(Dataset entries)

╭──

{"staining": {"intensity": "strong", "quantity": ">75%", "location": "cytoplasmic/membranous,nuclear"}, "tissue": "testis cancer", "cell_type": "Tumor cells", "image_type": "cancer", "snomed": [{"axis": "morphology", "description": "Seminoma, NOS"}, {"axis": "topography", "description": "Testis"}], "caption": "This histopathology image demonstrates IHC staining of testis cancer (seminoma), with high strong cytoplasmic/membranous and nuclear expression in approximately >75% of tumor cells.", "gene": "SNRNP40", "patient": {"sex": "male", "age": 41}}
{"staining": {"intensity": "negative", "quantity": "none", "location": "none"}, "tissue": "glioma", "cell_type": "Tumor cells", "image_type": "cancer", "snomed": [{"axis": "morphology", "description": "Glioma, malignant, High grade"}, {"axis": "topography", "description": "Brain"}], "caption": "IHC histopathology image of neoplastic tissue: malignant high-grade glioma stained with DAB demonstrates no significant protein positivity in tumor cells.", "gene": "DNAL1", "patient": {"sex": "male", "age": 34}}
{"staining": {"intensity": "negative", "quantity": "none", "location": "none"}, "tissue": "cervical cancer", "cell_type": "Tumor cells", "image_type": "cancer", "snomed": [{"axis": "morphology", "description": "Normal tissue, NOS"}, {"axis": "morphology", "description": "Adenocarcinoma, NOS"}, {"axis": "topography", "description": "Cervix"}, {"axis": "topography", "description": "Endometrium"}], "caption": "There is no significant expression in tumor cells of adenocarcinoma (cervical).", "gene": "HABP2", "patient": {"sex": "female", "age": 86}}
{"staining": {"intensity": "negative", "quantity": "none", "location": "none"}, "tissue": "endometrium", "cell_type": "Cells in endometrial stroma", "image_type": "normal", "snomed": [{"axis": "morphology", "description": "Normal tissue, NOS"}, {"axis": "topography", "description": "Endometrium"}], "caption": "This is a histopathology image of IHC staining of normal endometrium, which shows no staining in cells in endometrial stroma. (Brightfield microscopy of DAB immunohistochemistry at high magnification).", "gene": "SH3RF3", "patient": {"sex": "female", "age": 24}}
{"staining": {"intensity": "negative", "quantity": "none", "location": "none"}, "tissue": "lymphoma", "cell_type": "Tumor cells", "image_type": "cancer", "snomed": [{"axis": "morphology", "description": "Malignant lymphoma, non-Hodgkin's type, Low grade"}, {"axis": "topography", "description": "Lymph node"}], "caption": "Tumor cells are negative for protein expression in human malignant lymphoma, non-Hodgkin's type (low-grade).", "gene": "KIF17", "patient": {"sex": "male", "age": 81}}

╰──

■ WHAT IS NEEDED ■
Every record above must be duplicated exactly.

■ EXERCISE RESPONSE ■
{"staining": {"intensity": "strong", "quantity": ">75%", "location": "cytoplasmic/membranous,nuclear"}, "tissue": "testis cancer", "cell_type": "Tumor cells", "image_type": "cancer", "snomed": [{"axis": "morphology", "description": "Seminoma, NOS"}, {"axis": "topography", "description": "Testis"}], "caption": "This histopathology image demonstrates IHC staining of testis cancer (seminoma), with high strong cytoplasmic/membranous and nuclear expression in approximately >75% of tumor cells.", "gene": "SNRNP40", "patient": {"sex": "male", "age": 41}}
{"staining": {"intensity": "negative", "quantity": "none", "location": "none"}, "tissue": "glioma", "cell_type": "Tumor cells", "image_type": "cancer", "snomed": [{"axis": "morphology", "description": "Glioma, malignant, High grade"}, {"axis": "topography", "description": "Brain"}], "caption": "IHC histopathology image of neoplastic tissue: malignant high-grade glioma stained with DAB demonstrates no significant protein positivity in tumor cells.", "gene": "DNAL1", "patient": {"sex": "male", "age": 34}}
{"staining": {"intensity": "negative", "quantity": "none", "location": "none"}, "tissue": "cervical cancer", "cell_type": "Tumor cells", "image_type": "cancer", "snomed": [{"axis": "morphology", "description": "Normal tissue, NOS"}, {"axis": "morphology", "description": "Adenocarcinoma, NOS"}, {"axis": "topography", "description": "Cervix"}, {"axis": "topography", "description": "Endometrium"}], "caption": "There is no significant expression in tumor cells of adenocarcinoma (cervical).", "gene": "HABP2", "patient": {"sex": "female", "age": 86}}
{"staining": {"intensity": "negative", "quantity": "none", "location": "none"}, "tissue": "endometrium", "cell_type": "Cells in endometrial stroma", "image_type": "normal", "snomed": [{"axis": "morphology", "description": "Normal tissue, NOS"}, {"axis": "topography", "description": "Endometrium"}], "caption": "This is a histopathology image of IHC staining of normal endometrium, which shows no staining in cells in endometrial stroma. (Brightfield microscopy of DAB immunohistochemistry at high magnification).", "gene": "SH3RF3", "patient": {"sex": "female", "age": 24}}
{"staining": {"intensity": "negative", "quantity": "none", "location": "none"}, "tissue": "lymphoma", "cell_type": "Tumor cells", "image_type": "cancer", "snomed": [{"axis": "morphology", "description": "Malignant lymphoma, non-Hodgkin's type, Low grade"}, {"axis": "topography", "description": "Lymph node"}], "caption": "Tumor cells are negative for protein expression in human malignant lymphoma, non-Hodgkin's type (low-grade).", "gene": "KIF17", "patient": {"sex": "male", "age": 81}}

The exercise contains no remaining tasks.